### Work to complete
Down to the final line, write out the data below exactly.

____ Data provided

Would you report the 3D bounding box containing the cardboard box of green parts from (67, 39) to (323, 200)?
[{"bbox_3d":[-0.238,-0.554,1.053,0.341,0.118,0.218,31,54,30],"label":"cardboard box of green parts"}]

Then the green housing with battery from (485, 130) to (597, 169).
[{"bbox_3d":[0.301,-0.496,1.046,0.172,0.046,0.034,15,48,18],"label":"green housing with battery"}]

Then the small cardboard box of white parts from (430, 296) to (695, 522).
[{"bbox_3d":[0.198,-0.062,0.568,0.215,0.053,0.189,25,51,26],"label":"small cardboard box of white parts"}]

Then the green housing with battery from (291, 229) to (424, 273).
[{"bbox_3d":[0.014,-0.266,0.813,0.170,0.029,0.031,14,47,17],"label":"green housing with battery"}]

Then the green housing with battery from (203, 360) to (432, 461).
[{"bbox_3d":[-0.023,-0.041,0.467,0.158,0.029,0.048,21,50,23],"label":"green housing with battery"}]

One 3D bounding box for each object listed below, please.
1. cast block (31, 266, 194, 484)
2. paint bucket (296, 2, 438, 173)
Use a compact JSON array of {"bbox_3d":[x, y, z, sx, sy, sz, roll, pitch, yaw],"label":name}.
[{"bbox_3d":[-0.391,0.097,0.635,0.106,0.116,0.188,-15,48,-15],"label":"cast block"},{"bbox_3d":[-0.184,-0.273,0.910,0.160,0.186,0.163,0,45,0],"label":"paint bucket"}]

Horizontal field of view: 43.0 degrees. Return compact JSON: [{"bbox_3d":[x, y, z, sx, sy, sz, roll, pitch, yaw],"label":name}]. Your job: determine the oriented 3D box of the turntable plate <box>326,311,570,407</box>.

________

### Response to this exercise
Would you report the 3D bounding box containing the cardboard box of green parts from (67, 39) to (323, 200)?
[{"bbox_3d":[-0.238,-0.554,1.053,0.341,0.118,0.218,31,54,30],"label":"cardboard box of green parts"}]

Then the green housing with battery from (485, 130) to (597, 169).
[{"bbox_3d":[0.301,-0.496,1.046,0.172,0.046,0.034,15,48,18],"label":"green housing with battery"}]

Then the small cardboard box of white parts from (430, 296) to (695, 522).
[{"bbox_3d":[0.198,-0.062,0.568,0.215,0.053,0.189,25,51,26],"label":"small cardboard box of white parts"}]

Then the green housing with battery from (291, 229) to (424, 273).
[{"bbox_3d":[0.014,-0.266,0.813,0.170,0.029,0.031,14,47,17],"label":"green housing with battery"}]

Then the green housing with battery from (203, 360) to (432, 461).
[{"bbox_3d":[-0.023,-0.041,0.467,0.158,0.029,0.048,21,50,23],"label":"green housing with battery"}]

One 3D bounding box for each object listed below, please.
1. cast block (31, 266, 194, 484)
2. paint bucket (296, 2, 438, 173)
Use a compact JSON array of {"bbox_3d":[x, y, z, sx, sy, sz, roll, pitch, yaw],"label":name}.
[{"bbox_3d":[-0.391,0.097,0.635,0.106,0.116,0.188,-15,48,-15],"label":"cast block"},{"bbox_3d":[-0.184,-0.273,0.910,0.160,0.186,0.163,0,45,0],"label":"paint bucket"}]

Horizontal field of view: 43.0 degrees. Return compact JSON: [{"bbox_3d":[x, y, z, sx, sy, sz, roll, pitch, yaw],"label":name}]. Your job: determine the oriented 3D box of the turntable plate <box>326,311,570,407</box>.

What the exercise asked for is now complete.